Directions for this task >> Gather every line in the records below that contains the word "extrude", and copy each one.

Dataset excerpts:

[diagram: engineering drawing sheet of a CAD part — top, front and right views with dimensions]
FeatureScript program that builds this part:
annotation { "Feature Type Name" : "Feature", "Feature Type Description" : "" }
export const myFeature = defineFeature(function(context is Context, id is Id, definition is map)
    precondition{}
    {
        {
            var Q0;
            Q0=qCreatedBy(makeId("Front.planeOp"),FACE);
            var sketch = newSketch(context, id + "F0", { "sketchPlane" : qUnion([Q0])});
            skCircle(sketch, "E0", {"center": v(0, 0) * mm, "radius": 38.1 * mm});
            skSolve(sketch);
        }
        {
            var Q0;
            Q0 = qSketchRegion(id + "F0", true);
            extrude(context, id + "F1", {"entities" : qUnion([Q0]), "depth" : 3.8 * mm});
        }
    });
...
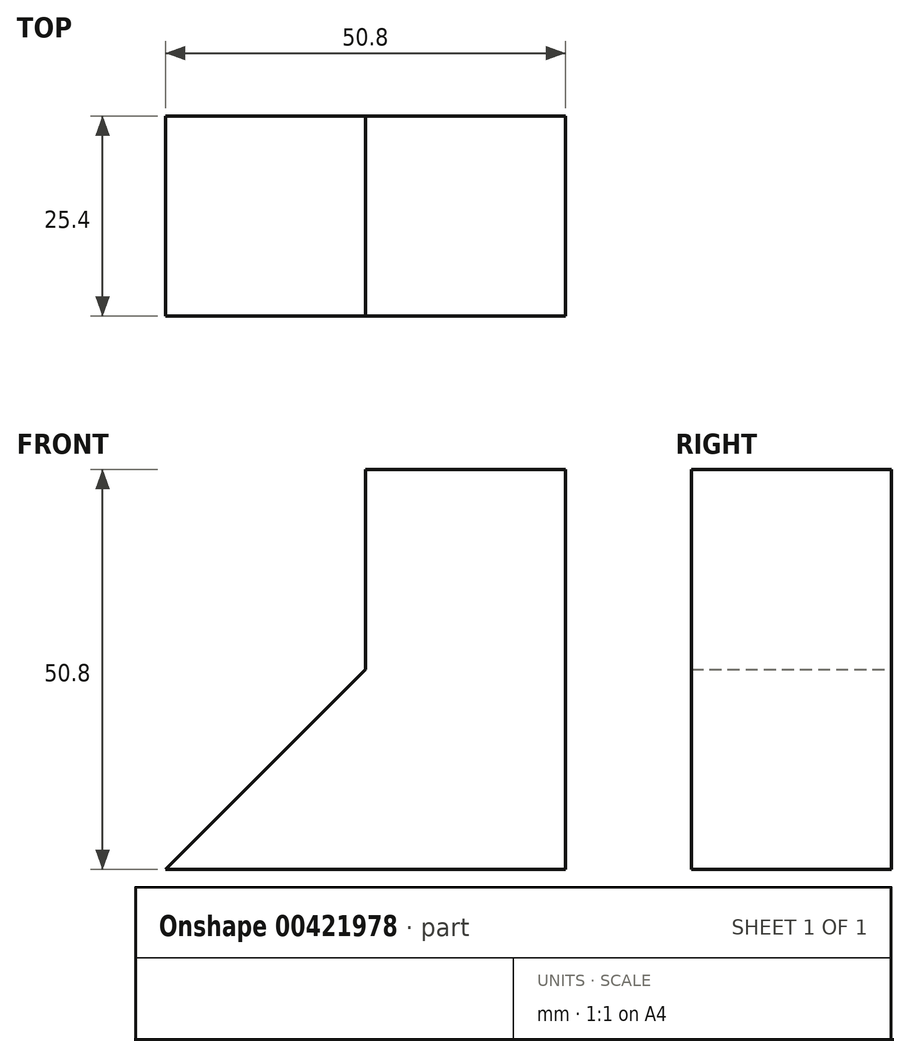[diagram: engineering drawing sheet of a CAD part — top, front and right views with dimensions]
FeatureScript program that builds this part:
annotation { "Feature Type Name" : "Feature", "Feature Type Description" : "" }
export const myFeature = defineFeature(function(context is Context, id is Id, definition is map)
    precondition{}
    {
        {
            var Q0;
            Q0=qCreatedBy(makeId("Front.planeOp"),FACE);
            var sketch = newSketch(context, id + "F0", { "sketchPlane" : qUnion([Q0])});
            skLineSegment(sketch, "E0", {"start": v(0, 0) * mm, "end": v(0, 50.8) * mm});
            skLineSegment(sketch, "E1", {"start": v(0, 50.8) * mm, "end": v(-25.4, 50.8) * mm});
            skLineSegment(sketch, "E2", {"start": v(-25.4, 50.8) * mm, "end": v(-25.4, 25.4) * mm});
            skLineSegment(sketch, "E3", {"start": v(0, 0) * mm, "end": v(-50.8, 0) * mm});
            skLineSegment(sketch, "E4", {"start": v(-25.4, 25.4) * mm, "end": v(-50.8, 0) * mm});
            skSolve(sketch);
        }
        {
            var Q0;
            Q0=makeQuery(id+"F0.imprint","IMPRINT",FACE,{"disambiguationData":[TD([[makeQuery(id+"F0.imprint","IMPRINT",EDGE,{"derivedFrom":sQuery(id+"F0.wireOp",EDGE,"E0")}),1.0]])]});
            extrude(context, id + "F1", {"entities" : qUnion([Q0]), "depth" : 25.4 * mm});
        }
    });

Result below >>
            extrude(context, id + "F1", {"entities" : qUnion([Q0]), "depth" : 3.8 * mm});
            extrude(context, id + "F1", {"entities" : qUnion([Q0]), "depth" : 25.4 * mm});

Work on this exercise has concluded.